O advogado norte-americano Michael Steven Smith recompilou e analisou documentos desclassificados da CIA que "demonstram que o assassinato de Che respondeu a uma ordem direta dos Estados Unidos e não, como quiseram pregar durante todos esses anos, a uma decisão do governo boliviano”. Os responsáveis devem ser levados à Justiça. Por Catriel Ercheverri, Minutouno.com
O advogado Michael Steven smith aponta provas da autoria da cia - foto minutouno

Muito se escreve sobre Che Guevara e os seus últimos dias na Bolívia. E, por mais que ninguém duvide do papel decisivo que tiveram os Estados Unidos na sua captura, na Quebrada do Yuro, sudeste da Bolívia, não existiam provas concretas da participação da Casa Branca através do seu serviço de espionagem. Durante longos 17 anos de trabalho, o advogado nova-iorquino Michael Steven Smith recompilou e analisou, juntamente com o seu colega Michael Ratner, documentos desclassificados da CIA que, segundo ele explicou ao site de notícias munitouno.com, "demonstram que o assassinato de Che respondeu a uma ordem direta dos Estados Unidos e não, como quiseram pregar durante todos esses anos, a uma decisão do governo boliviano”.
-=-=-
◆ **INSTRUÇÃO 1**: Reproduza sem alterações as linhas da listagem, começando na que contém "Rendered at 1241 by 1754 pixels." e terminando na que contém "text Для осуществления".

◆ **REGISTROS ARMAZENADOS**:
-=-=-
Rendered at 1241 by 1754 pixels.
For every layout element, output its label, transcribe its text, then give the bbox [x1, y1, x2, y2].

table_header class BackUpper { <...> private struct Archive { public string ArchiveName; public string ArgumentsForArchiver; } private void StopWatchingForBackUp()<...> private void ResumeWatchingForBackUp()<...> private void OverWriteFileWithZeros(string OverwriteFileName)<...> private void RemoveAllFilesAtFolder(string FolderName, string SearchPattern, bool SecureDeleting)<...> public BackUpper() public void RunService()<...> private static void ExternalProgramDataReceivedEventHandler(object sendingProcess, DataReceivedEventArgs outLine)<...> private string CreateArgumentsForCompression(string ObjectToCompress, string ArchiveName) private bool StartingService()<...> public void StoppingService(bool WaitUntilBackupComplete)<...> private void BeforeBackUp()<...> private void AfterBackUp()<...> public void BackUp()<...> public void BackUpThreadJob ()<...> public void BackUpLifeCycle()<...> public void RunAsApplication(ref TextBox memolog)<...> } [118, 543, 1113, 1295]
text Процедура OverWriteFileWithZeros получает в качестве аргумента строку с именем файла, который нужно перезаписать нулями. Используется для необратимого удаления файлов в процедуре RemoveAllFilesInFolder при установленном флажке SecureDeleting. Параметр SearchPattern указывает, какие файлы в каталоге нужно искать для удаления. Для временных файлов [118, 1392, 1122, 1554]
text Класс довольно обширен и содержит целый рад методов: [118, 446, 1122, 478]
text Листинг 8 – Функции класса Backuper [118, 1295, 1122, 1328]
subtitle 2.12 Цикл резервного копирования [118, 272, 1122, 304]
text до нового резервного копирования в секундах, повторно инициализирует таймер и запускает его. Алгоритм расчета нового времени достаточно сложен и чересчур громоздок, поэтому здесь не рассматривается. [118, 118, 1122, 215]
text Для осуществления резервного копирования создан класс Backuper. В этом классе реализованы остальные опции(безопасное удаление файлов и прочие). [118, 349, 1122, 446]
-=-=-
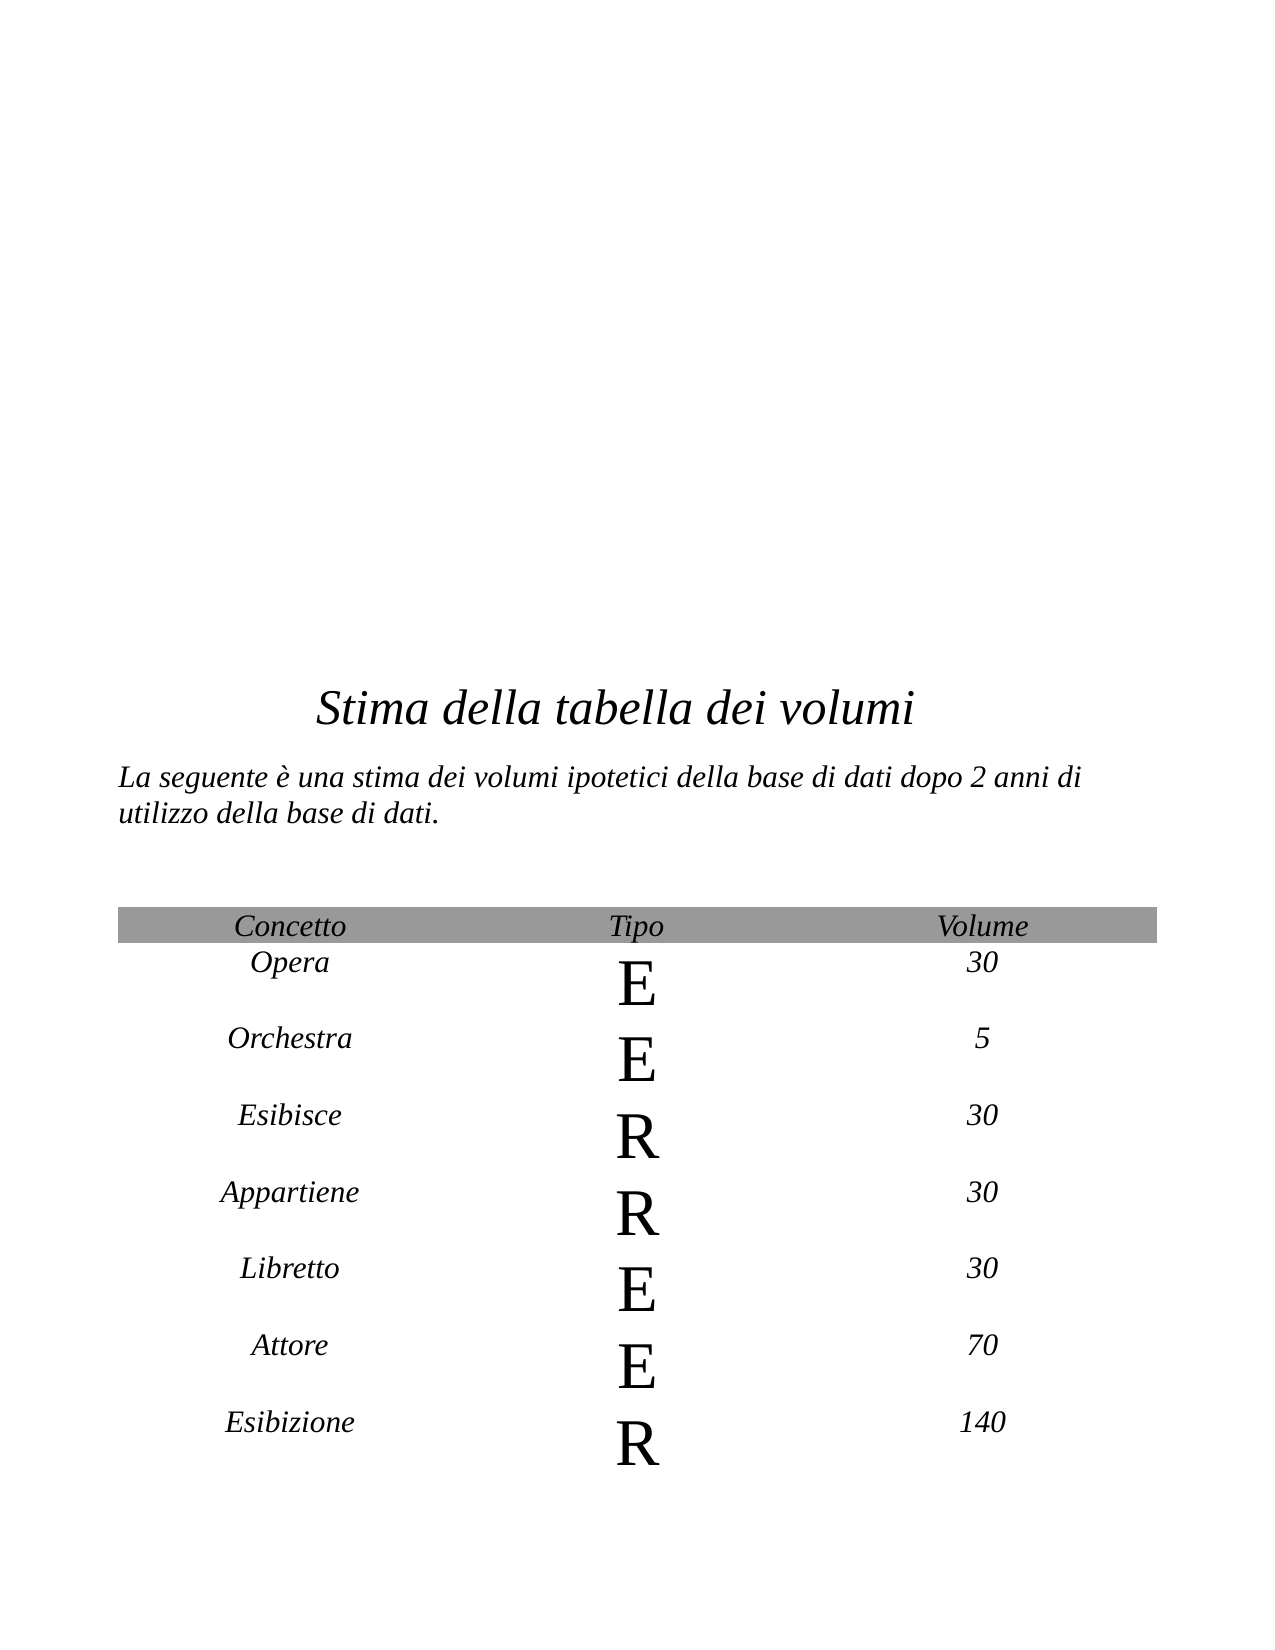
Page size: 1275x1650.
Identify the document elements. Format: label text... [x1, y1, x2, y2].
-=-=-
◆ **INSTRUÇÃO 2**: De acordo com o trecho, por quantos anos Michael Steven Smith trabalhou para recompilar e analisar os documentos desclassificados da CIA?

◆ **RESPOSTA COMPLETA 1**:
Rendered at 1241 by 1754 pixels.
For every layout element, output its label, transcribe its text, then give the bbox [x1, y1, x2, y2].

table_header class BackUpper { <...> private struct Archive { public string ArchiveName; public string ArgumentsForArchiver; } private void StopWatchingForBackUp()<...> private void ResumeWatchingForBackUp()<...> private void OverWriteFileWithZeros(string OverwriteFileName)<...> private void RemoveAllFilesAtFolder(string FolderName, string SearchPattern, bool SecureDeleting)<...> public BackUpper() public void RunService()<...> private static void ExternalProgramDataReceivedEventHandler(object sendingProcess, DataReceivedEventArgs outLine)<...> private string CreateArgumentsForCompression(string ObjectToCompress, string ArchiveName) private bool StartingService()<...> public void StoppingService(bool WaitUntilBackupComplete)<...> private void BeforeBackUp()<...> private void AfterBackUp()<...> public void BackUp()<...> public void BackUpThreadJob ()<...> public void BackUpLifeCycle()<...> public void RunAsApplication(ref TextBox memolog)<...> } [118, 543, 1113, 1295]
text Процедура OverWriteFileWithZeros получает в качестве аргумента строку с именем файла, который нужно перезаписать нулями. Используется для необратимого удаления файлов в процедуре RemoveAllFilesInFolder при установленном флажке SecureDeleting. Параметр SearchPattern указывает, какие файлы в каталоге нужно искать для удаления. Для временных файлов [118, 1392, 1122, 1554]
text Класс довольно обширен и содержит целый рад методов: [118, 446, 1122, 478]
text Листинг 8 – Функции класса Backuper [118, 1295, 1122, 1328]
subtitle 2.12 Цикл резервного копирования [118, 272, 1122, 304]
text до нового резервного копирования в секундах, повторно инициализирует таймер и запускает его. Алгоритм расчета нового времени достаточно сложен и чересчур громоздок, поэтому здесь не рассматривается. [118, 118, 1122, 215]
text Для осуществления резервного копирования создан класс Backuper. В этом классе реализованы остальные опции(безопасное удаление файлов и прочие). [118, 349, 1122, 446]

◆ **RESPOSTA COMPLETA 2**: Por 17 anos.